Firstly, the company was quick to point out that no cases of COVID-19 have been reported from any of its facilities.

Paul Dalla Lana, CEO of Northwest, said the company’s main concern was community safety. He went on to say that the healthcare sector, while strained, will remain productive throughout the crisis.

“The REIT’s focus is on the cure segment of healthcare and specifically partnering with best-in-class hospital operators and government-funded public health systems.

“Those systems are essential to the delivery of primary and acute healthcare services and are vitally important as multiple nations respond to this global pandemic,” he said.

A number of other real estate trusts have been impacted by country-wide lock downs, which could increase in the coming months. However, hospitals and health centres will remain open, even under strict lockdown laws.

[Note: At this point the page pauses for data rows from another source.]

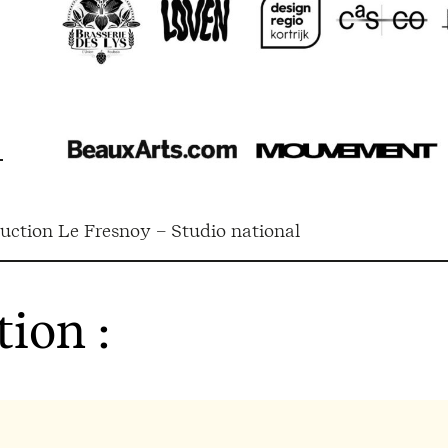
oduction Le Fresnoy – Studio national
tion :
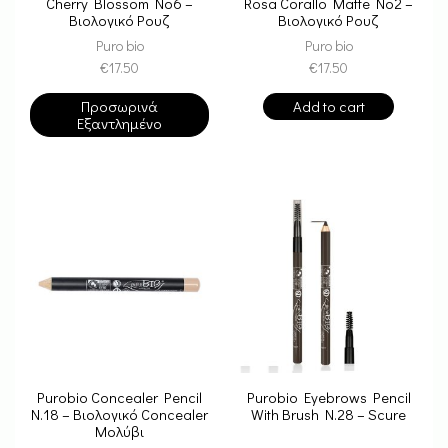
Cherry Blossom Nο6 –
Rosa Corallo Matte No2 –
Βιολογικό Ρουζ
Βιολογικό Ρουζ
Puro bio
Puro bio
€
17.50
€
17.50
Προσωρινά
Add to cart
Εξαντλημένο
Purobio Concealer Pencil
Purobio Eyebrows Pencil
N.18 – Βιολογικό Concealer
With Βrush N.28 – Scure
Μολύβι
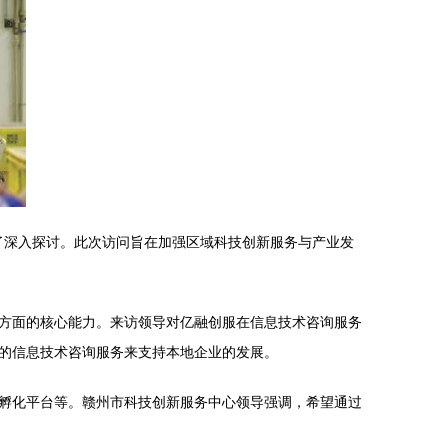
开了深入探讨。此次访问旨在加强区域科技创新服务与产业发
方面的核心能力。来访领导对亿融创服在信息技术咨询服务
的信息技术咨询服务来支持本地企业的发展。
孵化平台等。赣州市科技创新服务中心领导强调，希望通过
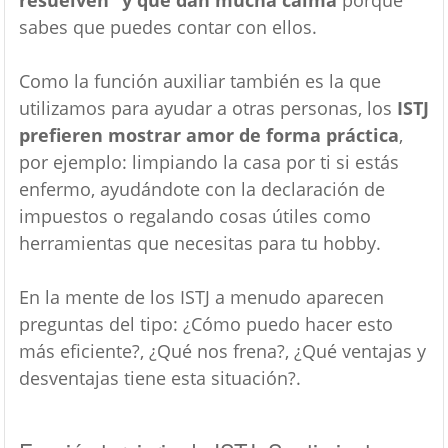
sabes que puedes contar con ellos.
Como la función auxiliar también es la que
utilizamos para ayudar a otras personas, los
ISTJ
prefieren mostrar amor de forma práctica
,
por ejemplo: limpiando la casa por ti si estás
enfermo, ayudándote con la declaración de
impuestos o regalando cosas útiles como
herramientas que necesitas para tu hobby.
En la mente de los ISTJ a menudo aparecen
preguntas del tipo: ¿Cómo puedo hacer esto
más eficiente?, ¿Qué nos frena?, ¿Qué ventajas y
desventajas tiene esta situación?.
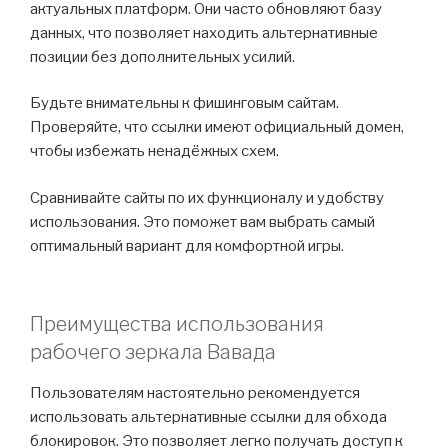
актуальных платформ. Они часто обновляют базу
данных, что позволяет находить альтернативные
позиции без дополнительных усилий.
Будьте внимательны к фишинговым сайтам.
Проверяйте, что ссылки имеют официальный домен,
чтобы избежать ненадёжных схем.
Сравнивайте сайты по их функционалу и удобству
использования. Это поможет вам выбрать самый
оптимальный вариант для комфортной игры.
Преимущества использования
рабочего зеркала Вавада
Пользователям настоятельно рекомендуется
использовать альтернативные ссылки для обхода
блокировок. Это позволяет легко получать доступ к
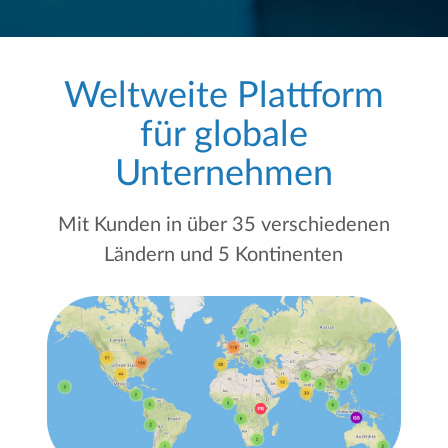
Weltweite Plattform
für globale
Unternehmen
Mit Kunden in über 35 verschiedenen
Ländern und 5 Kontinenten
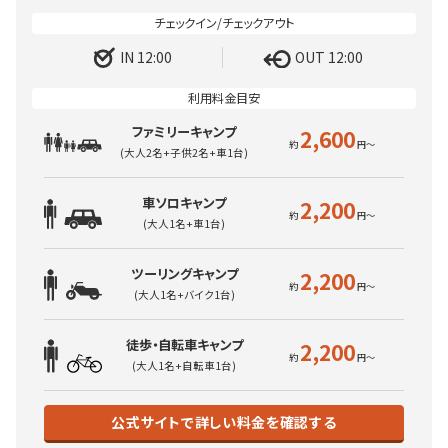
IN 12:00
OUT 12:00
ファミリーキャンプ
2,600
(大人2名+子供2名+車1台)
車ソロキャンプ
2,200
(大人1名+車1台)
ツーリングキャンプ
2,200
(大人1名+バイク1台)
徒歩・自転車キャンプ
2,200
(大人1名+自転車1台)
公式サイトで詳しい料金を確認する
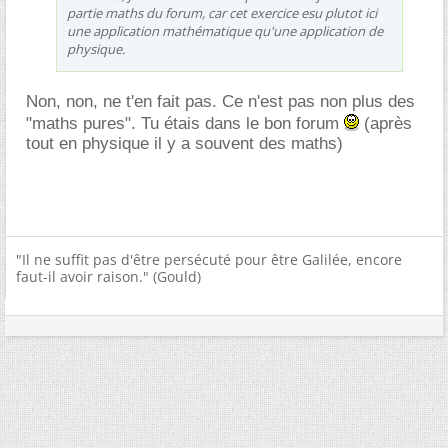
partie maths du forum, car cet exercice esu plutot ici
une application mathématique qu'une application de
physique.
Non, non, ne t'en fait pas. Ce n'est pas non plus des
"maths pures". Tu étais dans le bon forum
(après
tout en physique il y a souvent des maths)
"Il ne suffit pas d'être persécuté pour être Galilée, encore
faut-il avoir raison." (Gould)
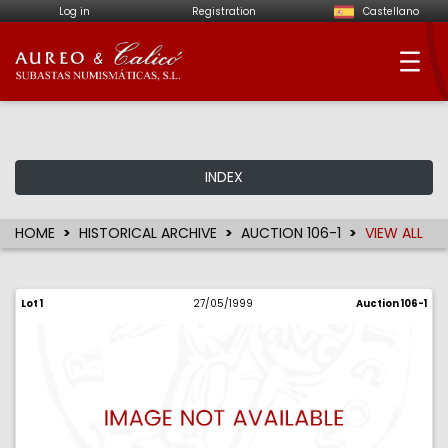
Log in
Registration
Castellano
Aureo & Calicó - Num
INDEX
HOME
HISTORICAL ARCHIVE
AUCTION 106-1
VIEW ALL
Lot 1
27/05/1999
Auction 106-1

Therefore, a large portion of the company healthcare portfolio will remain active and shielded from an otherwise volatile real estate market.

Despite that stability, the company is planning to generate C$380 million to reduce leverage in the coming months. The money will be generated through assets sales, which are expected to finalise by the end of the second quarter.

Northwest has already sold a number of Australian and European assets for $237 million in net profit.

Through these sales the company has repaid or refinanced 77 per cent of its 2020 debt maturities. The remaining leverage will be refinanced over the coming months and the company is increasing its credit facility by $65 million.

Due to the recent market instability, Northwest’s share price has fallen by around 48 per cent. In order to capitalise on this, the company plans to repurchase up to 10 per cent of its public float.

Northwest is still awaiting TSX approval for the share repurchase.

Northwest Healthcare Properties REIT (NWH.UN) was down 1.16 per cent, with shares trading for $6.77 at 9:32am EST.